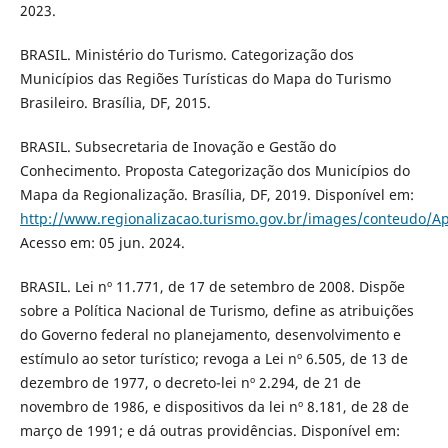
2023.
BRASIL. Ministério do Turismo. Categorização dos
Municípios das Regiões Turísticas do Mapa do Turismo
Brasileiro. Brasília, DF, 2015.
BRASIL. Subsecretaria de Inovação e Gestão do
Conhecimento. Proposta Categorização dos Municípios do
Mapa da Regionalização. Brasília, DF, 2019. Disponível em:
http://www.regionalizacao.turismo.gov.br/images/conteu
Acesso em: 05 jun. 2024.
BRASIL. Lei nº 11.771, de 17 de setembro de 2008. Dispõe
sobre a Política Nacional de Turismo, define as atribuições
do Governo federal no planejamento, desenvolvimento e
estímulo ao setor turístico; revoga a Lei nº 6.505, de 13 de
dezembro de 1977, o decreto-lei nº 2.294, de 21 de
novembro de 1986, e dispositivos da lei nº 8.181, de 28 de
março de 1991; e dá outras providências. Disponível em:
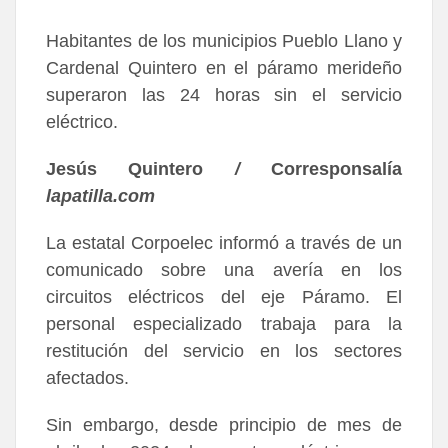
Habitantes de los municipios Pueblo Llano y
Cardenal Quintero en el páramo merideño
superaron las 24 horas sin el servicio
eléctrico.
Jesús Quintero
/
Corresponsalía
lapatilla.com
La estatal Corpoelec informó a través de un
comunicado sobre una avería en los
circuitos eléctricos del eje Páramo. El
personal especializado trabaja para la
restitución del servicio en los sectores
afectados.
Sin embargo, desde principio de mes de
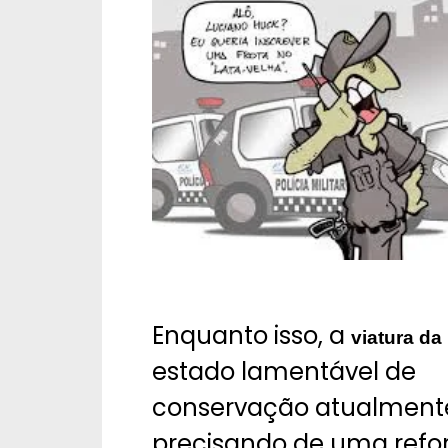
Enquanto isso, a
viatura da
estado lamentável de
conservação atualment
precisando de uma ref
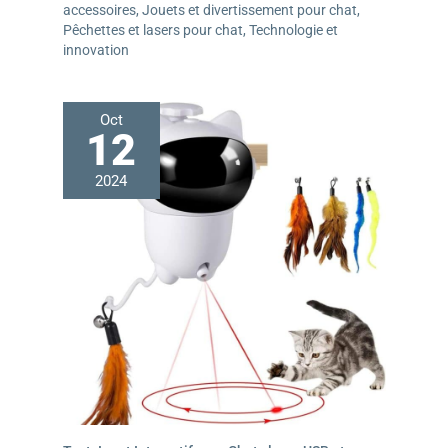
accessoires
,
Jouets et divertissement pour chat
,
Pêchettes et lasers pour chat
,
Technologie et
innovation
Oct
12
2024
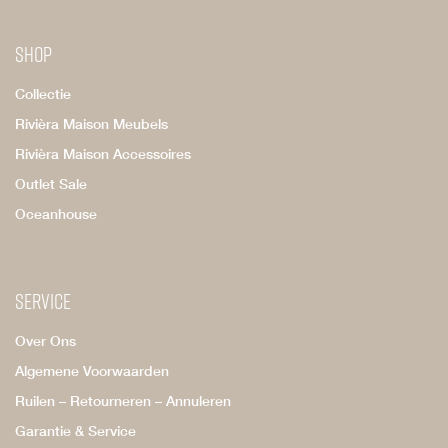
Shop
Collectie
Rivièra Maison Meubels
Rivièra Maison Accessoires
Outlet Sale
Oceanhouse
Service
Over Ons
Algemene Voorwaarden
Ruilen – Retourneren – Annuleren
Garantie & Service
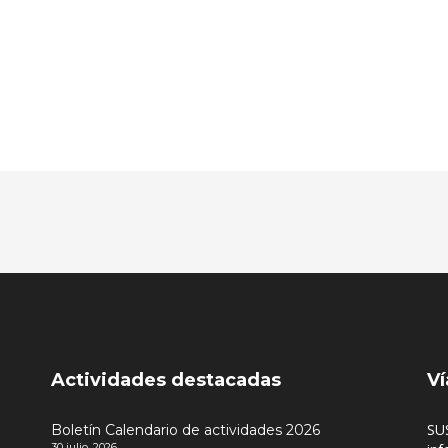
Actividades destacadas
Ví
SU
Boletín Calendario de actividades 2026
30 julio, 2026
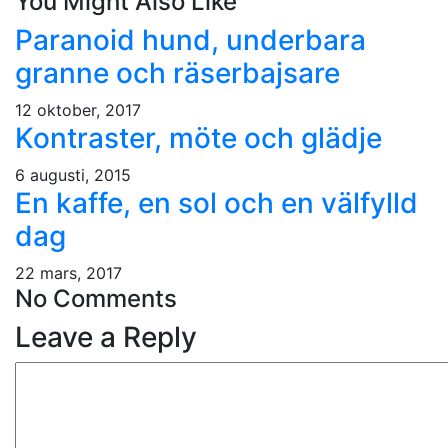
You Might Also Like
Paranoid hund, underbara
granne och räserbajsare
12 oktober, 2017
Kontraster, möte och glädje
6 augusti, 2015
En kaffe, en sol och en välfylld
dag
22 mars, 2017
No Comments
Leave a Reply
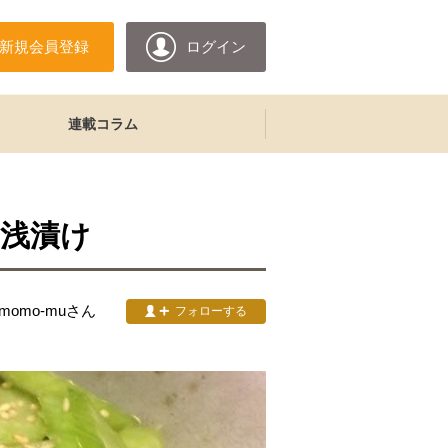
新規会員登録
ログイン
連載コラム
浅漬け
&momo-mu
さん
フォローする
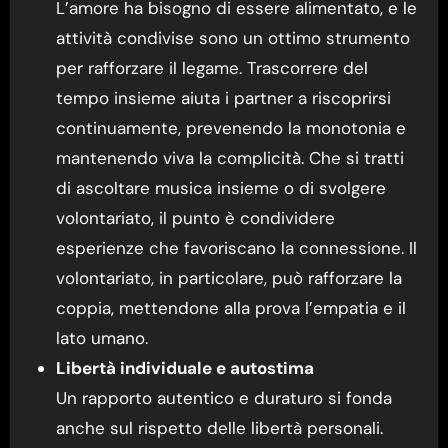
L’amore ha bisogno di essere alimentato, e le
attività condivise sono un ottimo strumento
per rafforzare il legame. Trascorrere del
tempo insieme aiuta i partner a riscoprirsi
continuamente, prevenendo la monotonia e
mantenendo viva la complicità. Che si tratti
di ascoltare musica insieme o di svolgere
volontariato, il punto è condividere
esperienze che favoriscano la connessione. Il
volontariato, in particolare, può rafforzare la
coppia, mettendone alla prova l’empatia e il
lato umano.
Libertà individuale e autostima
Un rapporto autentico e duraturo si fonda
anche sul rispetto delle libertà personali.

:::

**ASSIGNMENT:** Where the word "chat" occurs in a line of the records, copy that line.

**YOUR RESPONSE:**
Jouets et divertissement pour chat
Pêchettes et lasers pour chat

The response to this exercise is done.